Pour les productivistes, la croissance est une condition nécessaire de l’émancipation individuelle : la génération qui avait 20 ans en 1968, celle de mes parents, a pu, bien plus qu’aucune génération avant elle, choisir son métier, parce qu’il y avait du boulot. Génial !
Pour les productivistes, l’écologie réduit le niveau de vie : énergie propre, nourriture bio, biens produits en France plutôt qu’en Chine... tout cela coûtera très cher, alors que le niveau de vie des classes populaires baisse : chômage, stagnation des salaires...
Pour rapprocher ces points de vue, il faudra démontrer que l’écologie améliore le niveau de vie. Et même cela ne résoudra pas le clivage frontal sur la croissance, problème numéro un pour les uns, solution à tout pour les autres.
3. L’identité
Pour les universalistes, attachés à une laïcité stricte, l’aveuglement volontaire de la Republique aux différences entre les individus est la condition sine qua none de l’égalité. Chacun doit avoir les mêmes droits et devoirs, point.
Pour les “identitaires”, ce discours est hypocrite, prononcé par les personnes qui ne subissent aucune discrimination : hommes, bourgeois, blancs, hétérosexuels, etc. Les identitaires pensent que l’accès à l’égalité réelle nécessite la reconnaissance ...
... des différences : les Noirs connaissent mieux leurs problèmes spécifiques que les autres, tout comme les personnes LGBT, etc. Invoquer leur “identité”, la revendiquer dans l’espace public, la voir discuter, est une immense fierté pour les personnes concernées.
Pour ces personnes, tous les débats sur le racisme, les statues, les violences discriminatoires des policiers, etc., constituent un immense progrès car elles sont le premier pas nécessaire vers une égalité réelle qui n’à jamais existé, ni en France, ni nulle part.
A l’inverse, pour les universalistes, la logique identitaire conduit à une surenchère permanente, avec des divisions à l’infini entre groupes, sous-groupes, sous sous-groupes... Elle alimente la concurrence de tous contre tous pour la reconnaissance de sa spécificité.

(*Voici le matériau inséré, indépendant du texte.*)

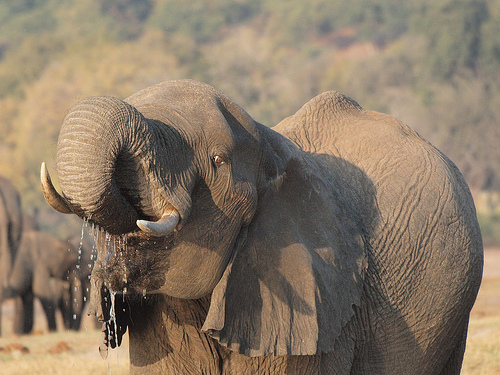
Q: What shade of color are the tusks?
A: White.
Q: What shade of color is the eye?
A: Brown.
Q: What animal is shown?
A: Elephant.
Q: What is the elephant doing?
A: Drinking water.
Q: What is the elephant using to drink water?
A: Trunk.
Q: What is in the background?
A: Trees.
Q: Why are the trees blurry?
A: Focus on the elephant.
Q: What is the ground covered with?
A: Grass.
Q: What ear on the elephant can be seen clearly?
A: Left.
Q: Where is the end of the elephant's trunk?
A: Mouth.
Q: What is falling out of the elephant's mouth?
A: Water.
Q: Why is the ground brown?
A: Dry.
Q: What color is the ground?
A: Brown.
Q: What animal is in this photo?
A: Elephant.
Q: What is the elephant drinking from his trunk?
A: Water.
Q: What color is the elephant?
A: Grey.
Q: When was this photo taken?
A: Daytime.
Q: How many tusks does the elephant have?
A: Two.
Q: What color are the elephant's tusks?
A: White.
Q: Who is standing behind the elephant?
A: No one.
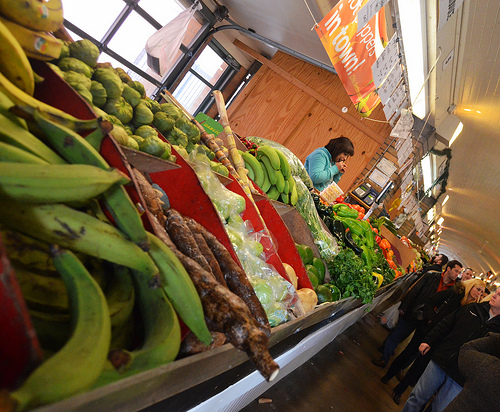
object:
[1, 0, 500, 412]
farmers market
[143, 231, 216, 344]
banana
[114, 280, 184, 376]
banana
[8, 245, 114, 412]
banana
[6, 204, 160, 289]
banana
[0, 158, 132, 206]
banana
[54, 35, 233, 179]
fruit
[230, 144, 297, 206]
fruit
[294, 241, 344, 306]
fruit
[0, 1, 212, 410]
fruit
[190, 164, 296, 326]
fruit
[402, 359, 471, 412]
jeans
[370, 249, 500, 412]
group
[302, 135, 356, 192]
woman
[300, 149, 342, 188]
top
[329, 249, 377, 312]
vegetables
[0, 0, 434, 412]
food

De plus, pour les universalistes, la logique identitaire fait le jeu du patronat, comme aux Etats-Unis, où l’élection de Trump s’explique en partie par un discours uni aux ouvriers, contrairement à Hillary Clinton, qui avait un message différent pour chaque “communauté”.
JE RÉSUME
La gauche est fracturée en 3 morceaux au moins :
- L’Europe
- L’écologie
- L’identité
Ces fractures existent aussi à droite, évidemment. Mais la droite a un électorat naturel - vieux, personnes aisées, agriculteurs, professions libérales... - qui, surtout, VOTE, lui.
De plus, la droite peut jouer sur des thèmes faciles : immigration, sécurité, ordre... C’est donc fastoche pour elle.
Thèmes qui divisent aussi la gauche, et qui vont de plus en plus la diviser, avec la montée de la misère et des violences au cours des mois à venir.
Je conclue : sur les 3 questions étudiées, les personnes ont des convictions profondes, réfléchies. Ce ne sont pas des positions que l’on peut réconcilier avec des programmes électoraux fourre-tout. Surtout qu’elles sont en opposition frontale.
Les dirigeants de gauche doivent travailler à résoudre ces clivages, ce qui sera très difficile. Or je constate que, pour l’instant, leur existence, évidente, n’est même pas admise publiquement par la majorité des élus et dirigeants des partis concernés.